----- GIVEN RECORDS -----
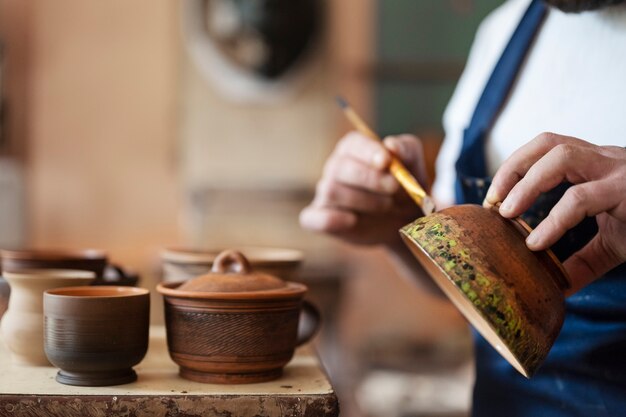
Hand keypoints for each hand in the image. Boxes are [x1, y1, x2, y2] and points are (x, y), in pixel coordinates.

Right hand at [300, 131, 427, 245]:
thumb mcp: (413, 164)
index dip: (368, 151)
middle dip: (371, 179)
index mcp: (353, 148)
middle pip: (341, 167)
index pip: (353, 144)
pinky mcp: (320, 218)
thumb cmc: (405, 186)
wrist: (404, 221)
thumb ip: (406, 149)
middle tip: (395, 188)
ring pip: (332, 191)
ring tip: (387, 206)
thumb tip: (391, 145)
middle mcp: (335, 167)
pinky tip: (352, 220)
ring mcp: (325, 194)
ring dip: (364, 201)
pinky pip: (314, 218)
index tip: (386, 162)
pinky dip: (330, 219)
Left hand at [484, 133, 625, 293]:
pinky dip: (553, 220)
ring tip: (506, 213)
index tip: (494, 198)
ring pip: (561, 156)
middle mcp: (606, 160)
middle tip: (492, 202)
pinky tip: (537, 241)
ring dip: (526, 183)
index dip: (515, 166)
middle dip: (512, 168)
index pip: (547, 147)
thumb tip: (554, 286)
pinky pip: (581, 197)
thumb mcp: (612, 244)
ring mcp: (618, 171)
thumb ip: (581, 261)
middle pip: (548, 141)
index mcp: (597, 165)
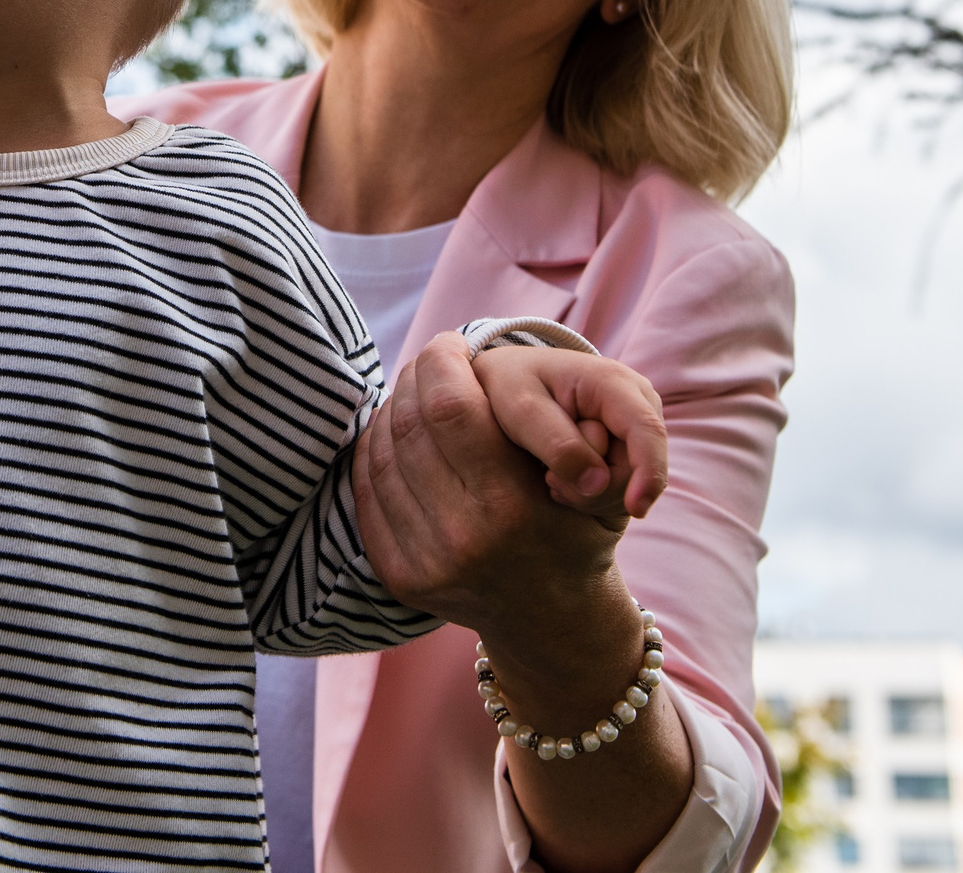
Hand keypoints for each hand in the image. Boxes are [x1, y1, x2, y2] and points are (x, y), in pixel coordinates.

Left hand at [351, 335, 626, 632]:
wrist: (556, 620)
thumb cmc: (576, 531)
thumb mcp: (593, 480)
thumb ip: (557, 425)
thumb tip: (504, 374)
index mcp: (512, 509)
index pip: (450, 407)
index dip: (442, 362)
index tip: (451, 343)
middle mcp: (464, 539)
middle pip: (409, 426)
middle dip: (413, 379)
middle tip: (427, 362)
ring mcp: (427, 562)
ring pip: (382, 454)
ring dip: (392, 411)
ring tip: (413, 392)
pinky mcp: (400, 577)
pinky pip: (368, 491)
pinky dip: (375, 452)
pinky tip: (395, 434)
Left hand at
-----
Go through the listing above. Show each line where the word "Left" is found.

ANSWER SPACE:
Left hand at [484, 133, 625, 293]:
Left hand at [351, 335, 626, 632]:
Left hand at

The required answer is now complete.